You can erase and re-encode a different account number on an old mag stripe card. You may have noticed some stores have the cashier manually enter the last four digits of the credit card to prevent against this kind of fraud.
For a swipe-it-yourself terminal where the cashier doesn't see or handle the card, the bad guys can use any old card with a mag stripe. Some thieves have been known to reuse old gift cards. At least one scammer glued old VCR tape to cardboard squares and hand-wrote the PIN on the face of the cardboard as he encoded them. He then stood in front of an ATM with a stack of disposable cards, feeding them in one after another to rapidly tap as many accounts as he could.

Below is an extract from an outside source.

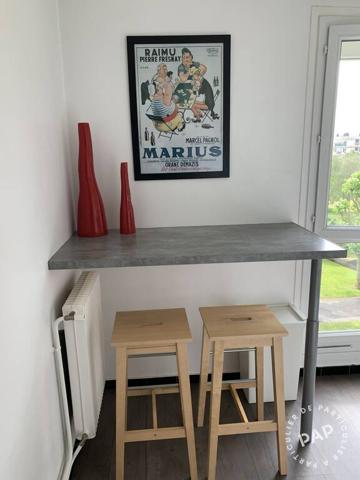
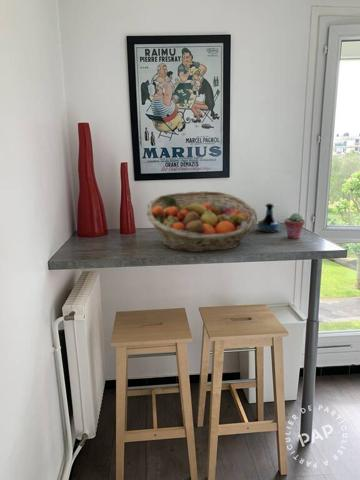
+ potted succulent [284,212,306,240]
+ fruit basket [145,190,258,253]
+ tequila bottle [257,202,281,234]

Oh, and the entire article is wrong by three orders of magnitude. ONE credit card account number can go for between $2.00 - $40.00, based on the type of account and quality of numbers (the percent that will work.) ONE THOUSAND Instagram followers goes for $15.00. That's $0.015 for each fake follower. That's comparable to the going rate for bogus Twitter accounts ($0.02 - $0.10 each), Yahoo email accounts ($0.01 each), or Hotmail accounts ($0.012 each.) Gmail accounts are harder to dynamically create, perceived as spam-resistant, and therefore more valuable to bad guys, and go for $0.20 each.